Sea Launch (Pacific Ocean)
The Sea Launch pad is a floating spaceport that was built in 1995 for commercial satellite launches from the waters of the Pacific Ocean. The facility started life as an oil drilling platform “Odysseus” which was converted to a launch site and command ship.
Sea Launch was created as an international project involving the American company “Boeing”, the Norwegian shipyard Akker, Russian “Energy” and Yuzhnoye Design Office and Yuzhmash from Ukraine. A modified version of the Ukrainian launch vehicle “Zenit-3SL” was used for launches. In 2007, the project filed for bankruptcy and the Russian S7 Space company bailed out the spaceport. In 2019, “Odysseus” was moved to Novosibirsk in Russia where it is expected to be reactivated.

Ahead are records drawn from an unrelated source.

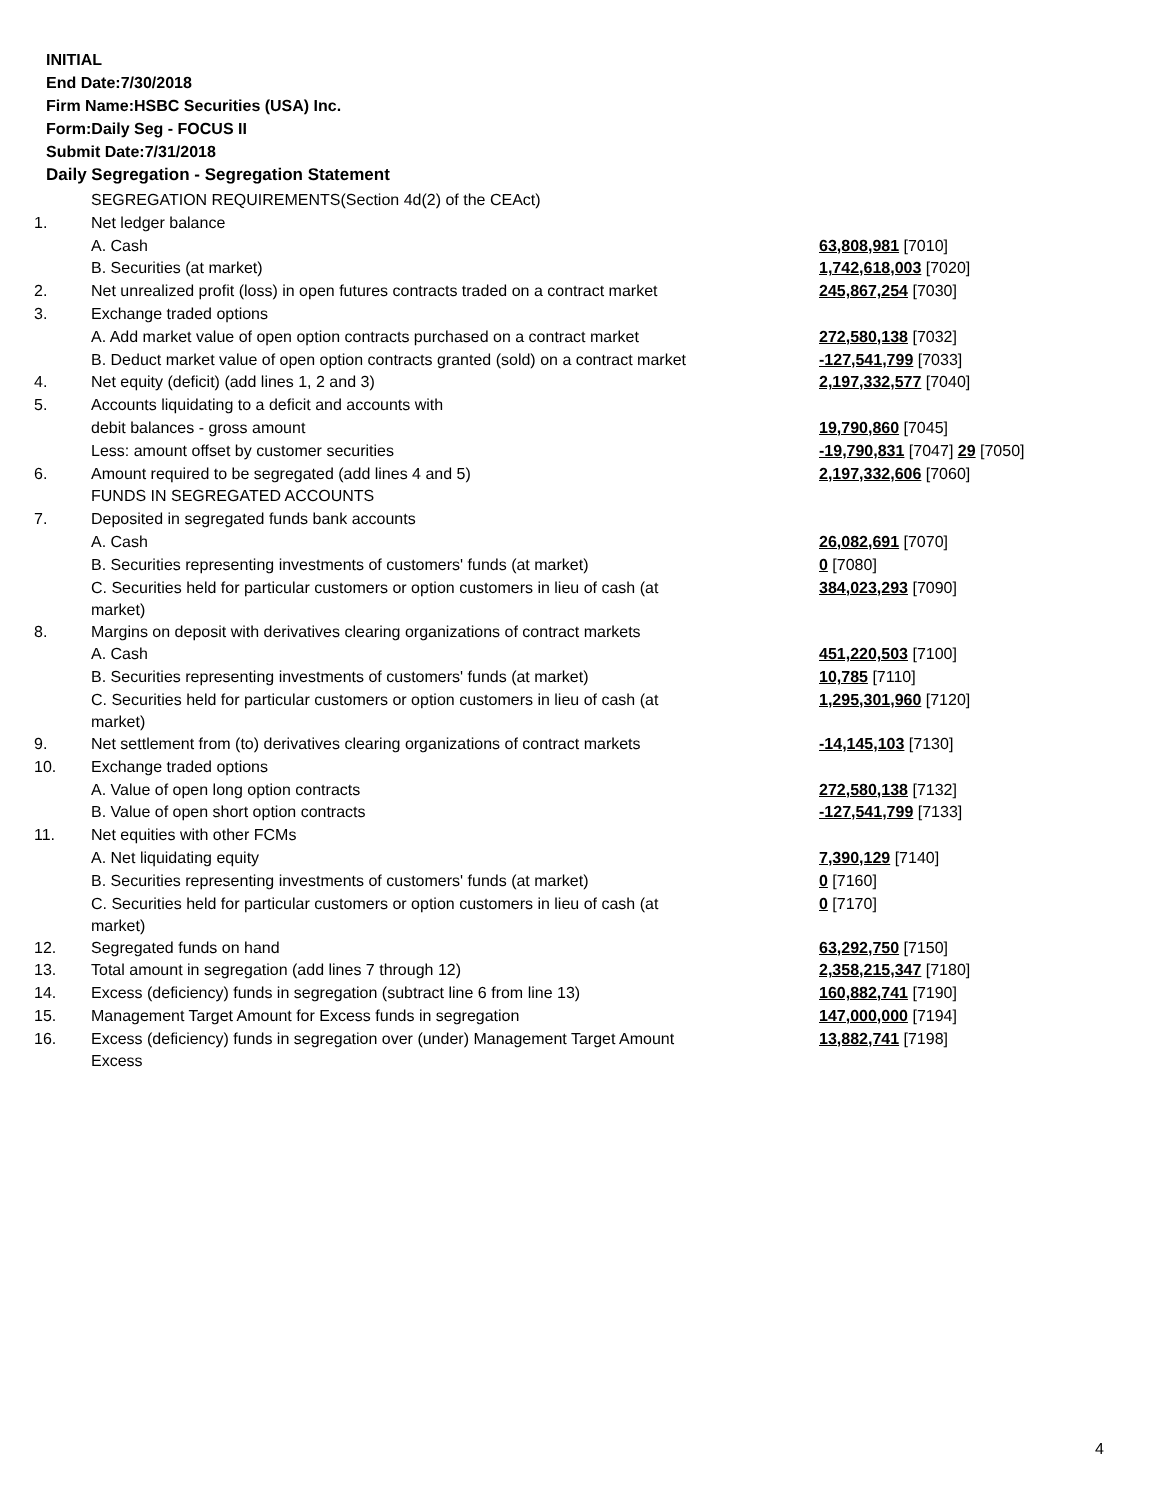INITIAL
End Date:7/30/2018
Firm Name:HSBC Securities (USA) Inc.
Form:Daily Seg - FOCUS II
Submit Date:7/31/2018
Daily Segregation - Segregation Statement
| | SEGREGATION REQUIREMENTS(Section 4d(2) of the CEAct) | |
| 1. | Net ledger balance | |
| | A. Cash | 63,808,981 [7010] |
| | B. Securities (at market) | 1,742,618,003 [7020] |
| 2. | Net unrealized profit (loss) in open futures contracts traded on a contract market | 245,867,254 [7030] |
| 3. | Exchange traded options | |
| | A. Add market value of open option contracts purchased on a contract market | 272,580,138 [7032] |
| | B. Deduct market value of open option contracts granted (sold) on a contract market | -127,541,799 [7033] |
| 4. | Net equity (deficit) (add lines 1, 2 and 3) | 2,197,332,577 [7040] |
| 5. | Accounts liquidating to a deficit and accounts with | |
| | debit balances - gross amount | 19,790,860 [7045] |
| | Less: amount offset by customer securities | -19,790,831 [7047] 29 [7050] |
| 6. | Amount required to be segregated (add lines 4 and 5) | 2,197,332,606 [7060] |
| | FUNDS IN SEGREGATED ACCOUNTS | |
| 7. | Deposited in segregated funds bank accounts | |
| | A. Cash | 26,082,691 [7070] |
| | B. Securities representing investments of customers' funds (at market) | 0 [7080] |
| | C. Securities held for particular customers or option customers in lieu of cash (at market) | 384,023,293 [7090] |
| 8. | Margins on deposit with derivatives clearing organizations of contract markets | |
| | A. Cash | 451,220,503 [7100] |
| | B. Securities representing investments of customers' funds (at market) | 10,785 [7110] |
| | C. Securities held for particular customers or option customers in lieu of cash (at market) | 1,295,301,960 [7120] |
| 9. | Net settlement from (to) derivatives clearing organizations of contract markets | -14,145,103 [7130] |
| 10. | Exchange traded options | |
| | A. Value of open long option contracts | 272,580,138 [7132] |
| | B. Value of open short option contracts | -127,541,799 [7133] |
| 11. | Net equities with other FCMs | |
| | A. Net liquidating equity | 7,390,129 [7140] |
| | B. Securities representing investments of customers' funds (at market) | 0 [7160] |
| | C. Securities held for particular customers or option customers in lieu of cash (at market) | 0 [7170] |
| 12. | Segregated funds on hand | 63,292,750 [7150] |
| 13. | Total amount in segregation (add lines 7 through 12) | 2,358,215,347 [7180] |
| 14. | Excess (deficiency) funds in segregation (subtract line 6 from line 13) | 160,882,741 [7190] |
| 15. | Management Target Amount for Excess funds in segregation | 147,000,000 [7194] |
| 16. | Excess (deficiency) funds in segregation over (under) Management Target Amount Excess | 13,882,741 [7198] |
4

This was the first and the largest launch pad in China. Jiuquan is located in the Badain Jaran desert and covers an area of 3,000 sq. km. It is the only range that is used by the Chinese manned space flight programme.
The spaceport was opened on October 20, 1958. There are 3 launch sites at the facility – two of them are used for military purposes, and the third for space mission use. Over 50 launches of rockets and spaceships have taken place there, including the satellite “Red East” (1970), the first unmanned spacecraft “Shenzhou” (1999), the navigation satellite “Big Dipper” and the first Chinese astronaut (2003).
Guiana Space Center, Kourou
The Kourou spaceport or the Guiana Space Center is located in French Guiana in South America. The French Space Agency opened it in 1968. The launch pad occupies an area of 1,200 sq. km. In 1975, it was used for the European Space Agency’s projects. The spaceport’s main challenge is to put into orbit the commercial geostationary satellites onboard Arianne carrier rockets.
These are only a few of the many spaceports that currently exist. India, Iran, North and South Korea, Israel, Japan, Australia & New Zealand have their own launch pads with the UK, Iceland, Ireland and others all planning to build their own.
Private commercial aerospace companies, like Elon Musk’s SpaceX and Jeff Bezos’ Blue Origin also own spaceports. Both of which are located in Texas.
There are also many current or potential horizontal launch sites where rockets are launched from the fuselage or under the wings of modified aircraft that takes off from a standard runway.